Domenica 26 novembre, XXXIV del tempo ordinario
(Ez 34,11-12.15-17; 1Cor 15,20-26.28; Mt 25,31-46)
Oggi è la festa di Cristo Re, voluta da Pio XI per sottolineare le differenze tra la regalità mondana e quella del Figlio. Il Suo Regno infatti prevede umiliazione, annichilimento e perfino disprezzo da parte di tutti. Nel suo essere Re, non sono inclusi gli agi, le sicurezze e le comodità usuali a monarchi e potenti di questa terra. Il Mago a Betlemme gli ha offerto l’oro, simbolo di regalità; ma era alloggiato in una scomoda grotta, non in una reggia sontuosa. Ancora in fasce è stato costretto a fuggire in Egitto con Maria e Giuseppe, senza le difese armate che i re della terra esibiscono in questi casi.
I suoi primi sudditi, i Giudei, lo hanno schernito, deriso, messo alla prova in più occasioni, fino a braccarlo e ad appenderlo sulla croce. Il suo regnare consiste nell’umiliarsi e nel restare sottomesso, anche quando potrebbe (e quanto lo vorremmo) far saltare i chiodi che lo trafiggono e discendere dalla croce: ma lui, il nostro Re, accetta il supplizio, l’abbandono e la morte. Proprio qui sta la sua regalità, perché il suo Regno si concretizza nell’amore e nella misericordia. Oggi parla ai discepoli di cosa succederà alla fine dei tempi: “Quando il Figlio dell’uomo verrà nella sua gloria, e tutti gli angeli con lui, siederà sul trono della sua gloria. Davanti a lui verranno radunati tutti i popoli. Egli separerà gli uni dagli altri, come il pastore separa le pecore dalle capre, e porrà le pecore alla sua destra e le capre alla sinistra.”
A coloro che sono alla propria destra, il Figlio dice: “Venite, benedetti del Padre mio, ricevete in eredità il regno preparato per voi fin dalla creazione del mondo, perché ho avuto fame e mi avete dato da mangiare, ho avuto sete e mi avete dato da bere, ero straniero e mi avete accolto, nudo e mi avete vestito, malato e mi avete visitato, ero in carcere e siete venuti a trovarmi”, mentre a quelli alla sua sinistra dirà: “Via, lontano da me, maledetti, nel fuoco eterno, preparato per il diavolo e per i suoi angeli, perché ho avuto fame e non mi avete dato da mangiare, ho avuto sete e non mi avete dato da bere, ero straniero e non mi avete accolto, nudo e non mi avete vestito, malato e in carcere e non mi avete visitato.”

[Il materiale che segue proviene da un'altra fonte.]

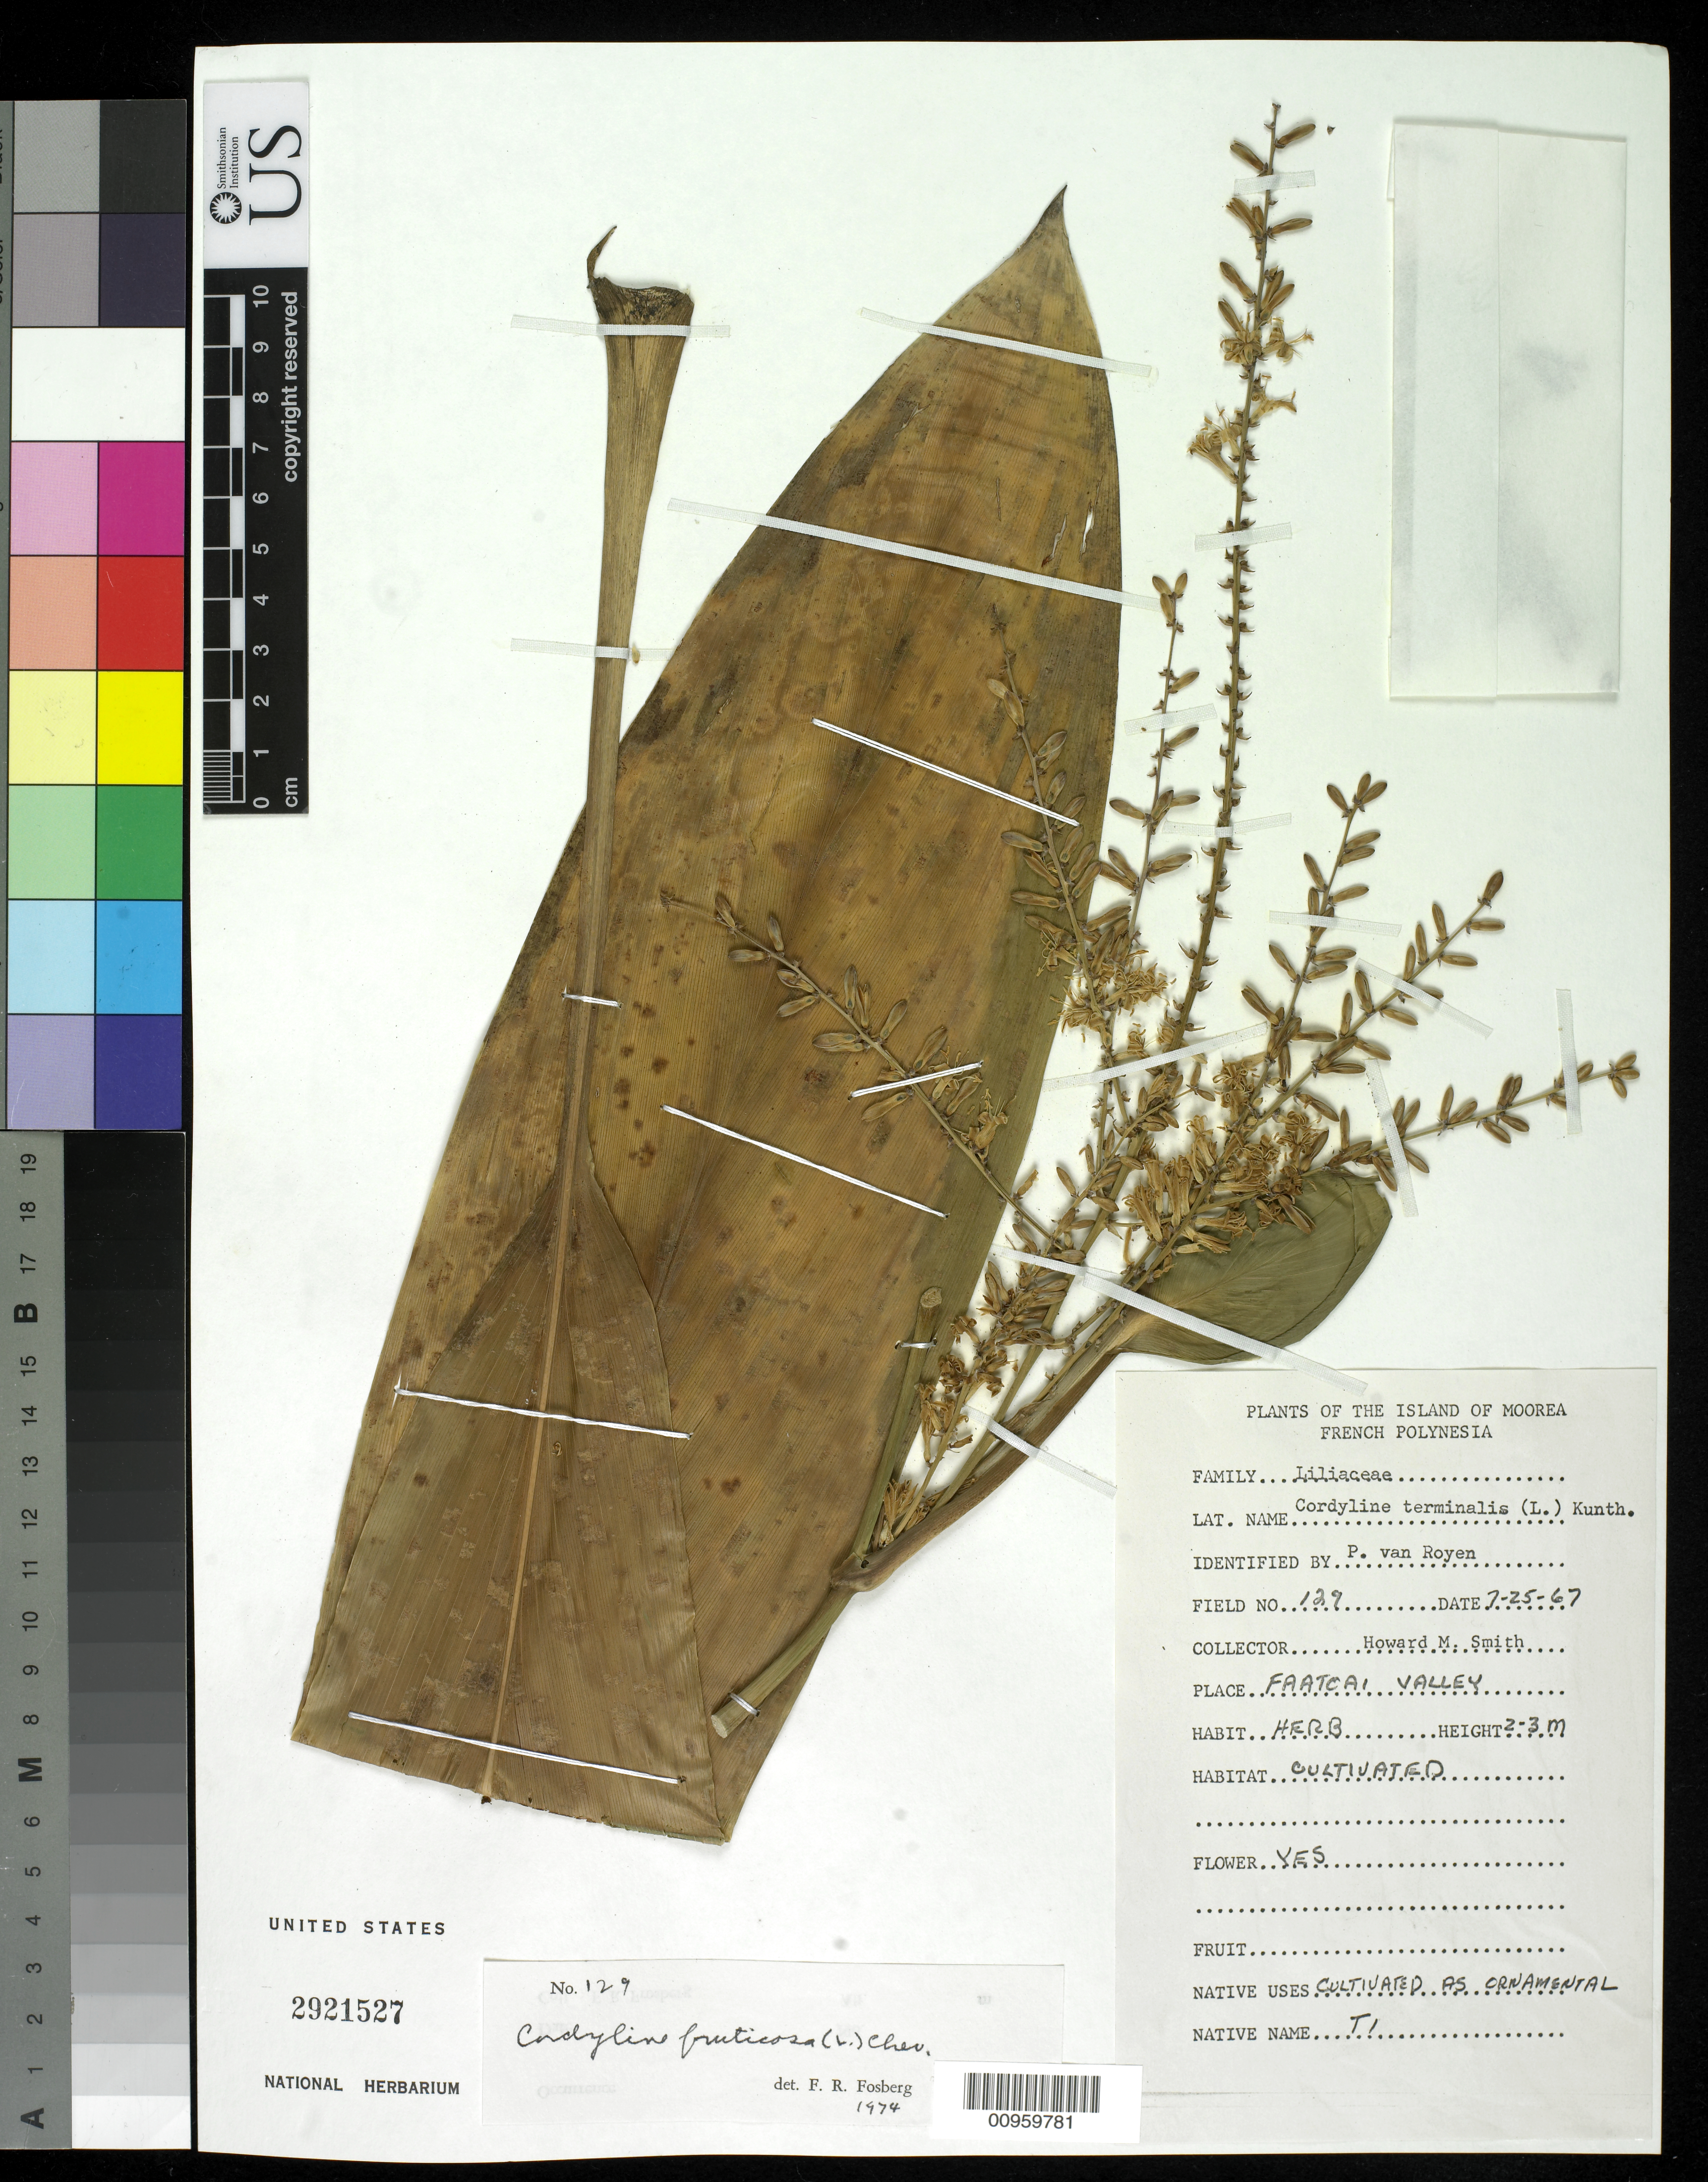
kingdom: Plantae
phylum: Tracheophyta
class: Liliopsida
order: Asparagales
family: Asparagaceae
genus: Cordyline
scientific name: Cordyline fruticosa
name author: (L.) A. Chev.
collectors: H. M. Smith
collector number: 129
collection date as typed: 25 Jul 1967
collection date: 1967-07-25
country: French Polynesia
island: Moorea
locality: Faatcai Valley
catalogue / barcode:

Entrambi i gruppi sono sorpresi da queste frasi. Dove mai si è visto il Figlio dell’uomo affamato, assetato, senza una casa, senza vestiti, malato o per di più incarcerato? Al che il Figlio risponde con una delle frasi più note di tutto il Vangelo: “In verità io vi dico: tutto quello che avete fatto a uno solo di questi miei fratelli più piccoli, l’avete fatto a me [e] tutto quello che non avete fatto a uno solo di questi più piccoli, non l’avete fatto a me.”
Con questo, Gesù allo stesso tempo ribadisce che il fondamento di tutta la sua predicazione è nella relazione con il prossimo e conferma la differenza fondamentale di Dio Padre e Figlio e Spirito Santo rispetto alle divinità pagane. Non è raro, nei miti, leggere di dèi che, camuffati, visitano i mortali, spesso segretamente mettendoli alla prova per poi rivelarsi e ricompensare o punire la loro ospitalità. Il Figlio fa molto di più: ogni singola azione compiuta nei confronti di qualsiasi persona conta come compiuta nei confronti di Lui stesso. Alla fine dei tempi ci sarà un giudizio. E Dio ci giudicherà in base all’amore che siamo riusciti a dare, a Lui come ai nostri fratelli.